**Your objective:** In the footnotes on the bankruptcy appeal below, on what date was the transfer effected for preference purposes?

**Passage for review:**

A guarantee may be given by a corporation, although not in furtherance of its corporate purposes, when authorized at a meeting of shareholders by vote of the holders of two-thirds of all outstanding shares entitled to vote thereon. If authorized by a like vote, such guarantee may be secured by a mortgage or pledge of, or the creation of a security interest in, all or any part of the corporate property, or any interest therein, wherever situated.

[6] See, e.g., McCarty v. Nostrand Lumber Co., 232 App.Div. 63, 248 N.Y.S. 606 (2d Dep’t 1931); Bacon v. Montauk Brewing Co., 130 App.Div. 737, 115 N.Y.S. 617 (1st Dep’t 1909).
[7] N.Y. Bus. Corp. Law § 202(a) (McKinney 1963) provides:

Each corporation, subject to any limitations provided in this chapter or any other statute of this state or its certificate of incorporation, shall have power in furtherance of its corporate purposes:

. . . . .

(7) To make contracts, give guarantees and incur liabilities, borrow money at such rates of interest as the corporation may determine, issue its notes, bonds and other obligations, and secure any of its obligations by mortgage or pledge of all or any of its property or any interest therein, wherever situated.

[8] Judge McGuire originally found that Leopold did not have the requisite authority, but he withdrew that finding as unnecessary in view of his holding that the security agreement was void under § 908. Judge Elfvin stated that he would have remanded for a finding were he not affirming the holding that the security interest was a voidable preference. But an appellate court is as well placed as a trial court to construe a written instrument, Adler v. Nicholas, 381 F.2d 168, 170-71 (5th Cir. 1967); cf. In re Morasco, 233 F.2d 11, 14-15 (2d Cir. 1956), and we therefore see no need for further findings on the issue. The trustee has not pointed to anything in the record or in New York law that would warrant our looking past this explicit authorization.
[9] 3 Collier on Bankruptcy ¶¶ 60.07-.35, .52-.56 (14th ed. 1977). The Bank originally contended that the security interest did not enable it to “obtain a greater percentage of [its] debt than some other creditor of the same class,” but it does not press the point on appeal.
[10] Bankruptcy Act § 1(19), 11 U.S.C. § 1(19).
[11] 3 Collier on Bankruptcy, supra, ¶ 60.31. For preference purposes, the transfer was effected on February 6, 1973, when the security interest was perfected by filing. See Bankruptcy Act § 60(a)(2), 11 U.S.C. § 96(a)(2).
[12] The assets were appraised in 1971 at $166,650 and in 1972 at $148,900. They were appraised at $131,200 on June 28, 1973, two days before they were sold at auction for $98,000.
[13] Judge McGuire held that because Deplan, Sheldon, and the Gallos were all insolvent when the transfer was effected, subrogation and contribution rights against them would be worth little. Reviewing this finding under the “clearly erroneous” rule of Bankruptcy Rules 752 and 810, Judge Elfvin affirmed.

(Transcribed page contents)
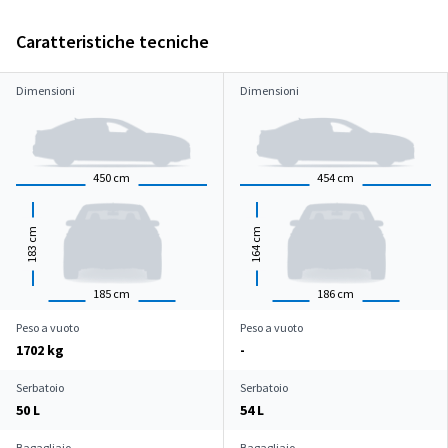
Caratteristiche tecniche
Dimensioni
Dimensioni
450
cm
454
cm
cm
cm
183
164
185
cm
186
cm
Peso a vuoto
Peso a vuoto
1702 kg
-
Serbatoio
Serbatoio
50 L
54 L
Bagagliaio
Bagagliaio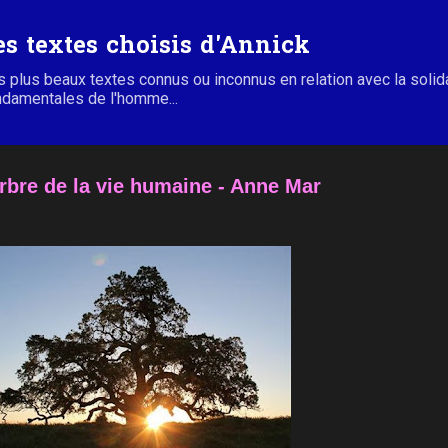
Accéder au contenu principal
es textes choisis d'Annick
 plus beaux textes connus ou inconnus en relation avec la solidari
ndamentales de l'homme...
rbre de la vie humaine - Anne Mar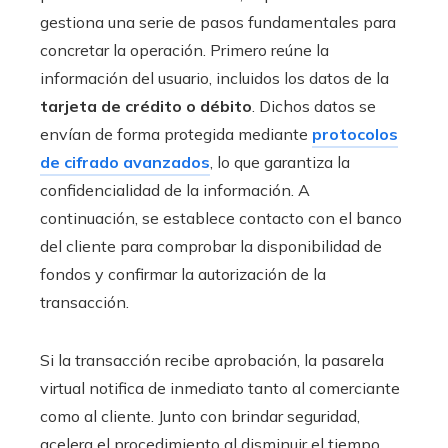
gestiona una serie de pasos fundamentales para
concretar la operación. Primero reúne la
información del usuario, incluidos los datos de la
tarjeta de crédito o débito
. Dichos datos se
envían de forma protegida mediante
protocolos
de cifrado avanzados
, lo que garantiza la
confidencialidad de la información. A
continuación, se establece contacto con el banco
del cliente para comprobar la disponibilidad de
fondos y confirmar la autorización de la
transacción.
Si la transacción recibe aprobación, la pasarela
virtual notifica de inmediato tanto al comerciante
como al cliente. Junto con brindar seguridad,
acelera el procedimiento al disminuir el tiempo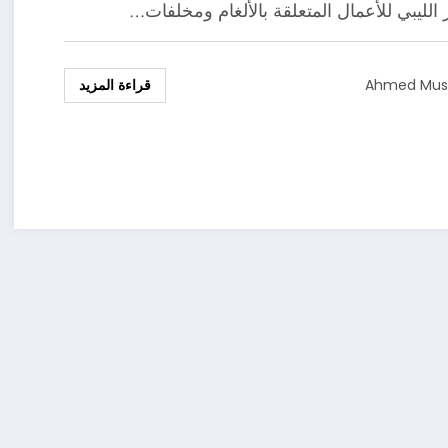
 الليبي للأعمال المتعلقة بالألغام ومخلفات…
قراءة المزيد
Ahmed Mu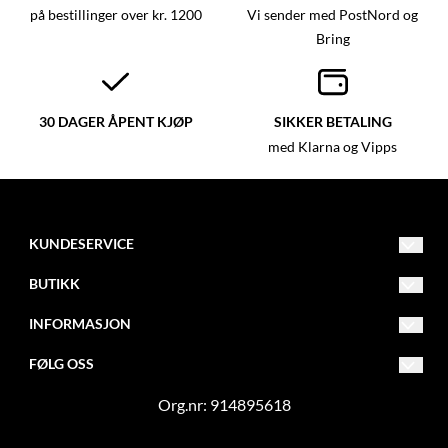
på bestillinger over kr. 1200
Vi sender med PostNord og
Bring
30 DAGER ÅPENT KJØP
SIKKER BETALING
med Klarna og Vipps
KUNDESERVICE
mail@garngruven.no
BUTIKK
0047 481 79 870
Vilkår
INFORMASJON
Tiurveien 12
Frakt og retur
Om oss
FØLG OSS
1870
Ørje
Kontakt Oss
Blogg
Facebook
Org.nr: 914895618
Opprett konto
Nyhetsbrev
Instagram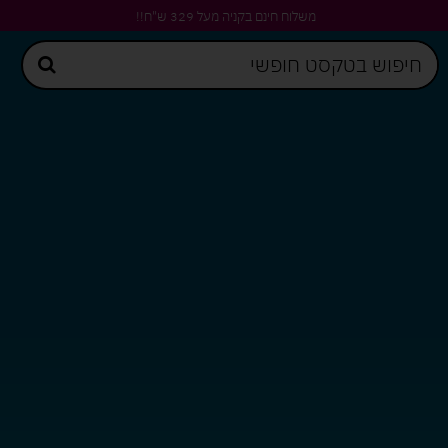
משלוח חינם בקניה מעל 329 ש"ח!!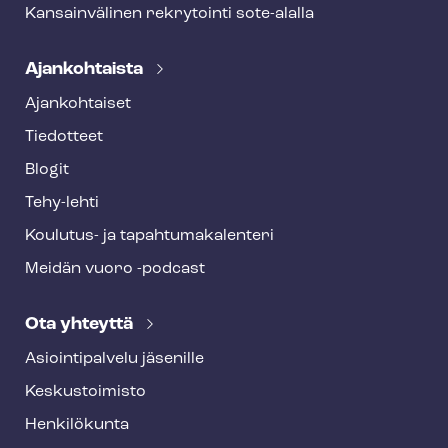
Kansainvälinen rekrytointi sote-alalla
Ajankohtaista
Ajankohtaiset
Tiedotteet
Blogit
Tehy-lehti
Koulutus- ja ta­pah­tu­ma­ka­len­te­ri
Meidän vuoro -podcast
Ota yhteyttä
Asioin­ti­pal­ve­lu jäsenille
Keskustoimisto
Henkilökunta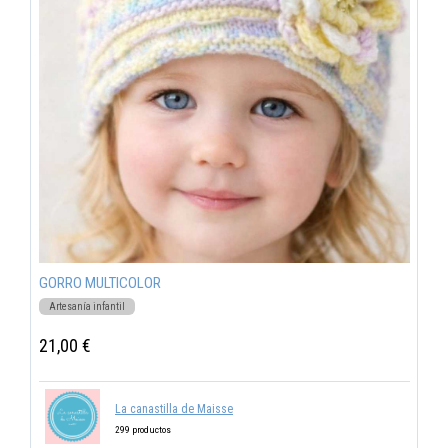
GORRO MULTICOLOR
Artesanía infantil
21,00 €
La canastilla de Maisse
299 productos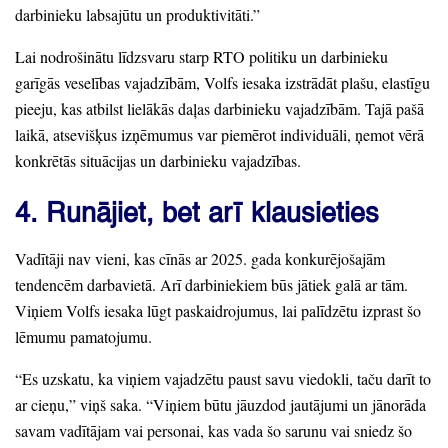
darbinieku labsajūtu un produktivitāti.
”
Lai nodrošinātu līdzsvaru starp RTO politiku un darbinieku
garīgās veselības vajadzībām,
Volfs iesaka izstrādāt plašu,
elastīgu
pieeju,
kas atbilst lielākās daļas darbinieku vajadzībām.
Tajā pašā
laikā,
atsevišķus izņēmumus var piemērot individuāli,
ņemot vērā
konkrētās situācijas un darbinieku vajadzības.
4.
Runājiet,
bet arī klausieties
Vadītāji nav vieni,
kas cīnās ar 2025.
gada konkurējošajām
tendencēm darbavietā.
Arī darbiniekiem būs jātiek galā ar tām.
Viņiem Volfs iesaka lūgt paskaidrojumus,
lai palīdzētu izprast šo
lēmumu pamatojumu.
“Es uzskatu,
ka viņiem vajadzētu paust savu viedokli,
taču darīt to
ar cieņu,
”
viņš saka.
“Viņiem būtu jāuzdod jautājumi un jānorāda
savam vadītājam vai personai,
kas vada šo sarunu vai sniedz šo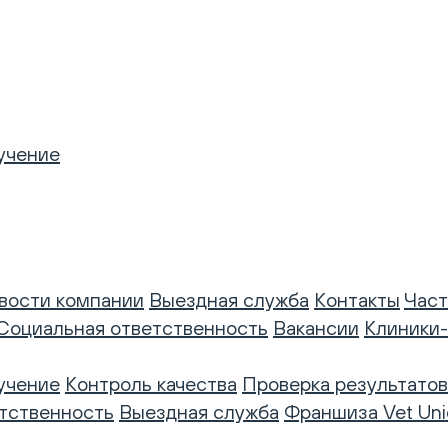
учение
вости компании
Выездная служба
Контакты
Част
Социальная ответственность
Вакансии
Клиники
учение
Контроль качества
Проверка результатов
тственность
Выездная служба
Франшиза Vet Uni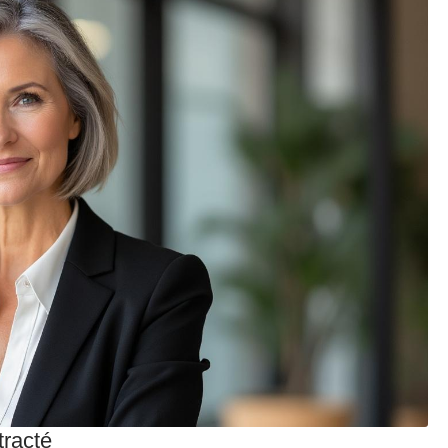
racté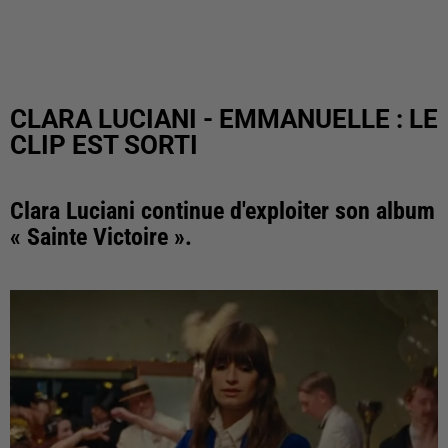
CLARA LUCIANI - EMMANUELLE : LE
CLIP EST SORTI
Clara Luciani continue d'exploiter son album
« Sainte Victoire ».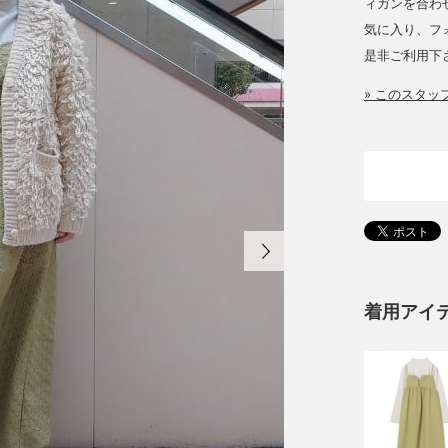
ィガンを合わ
気に入り、フ
是非ご利用下
» このスタ
着用アイ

**Task result:** February 6, 1973, when the security interest was perfected by filing.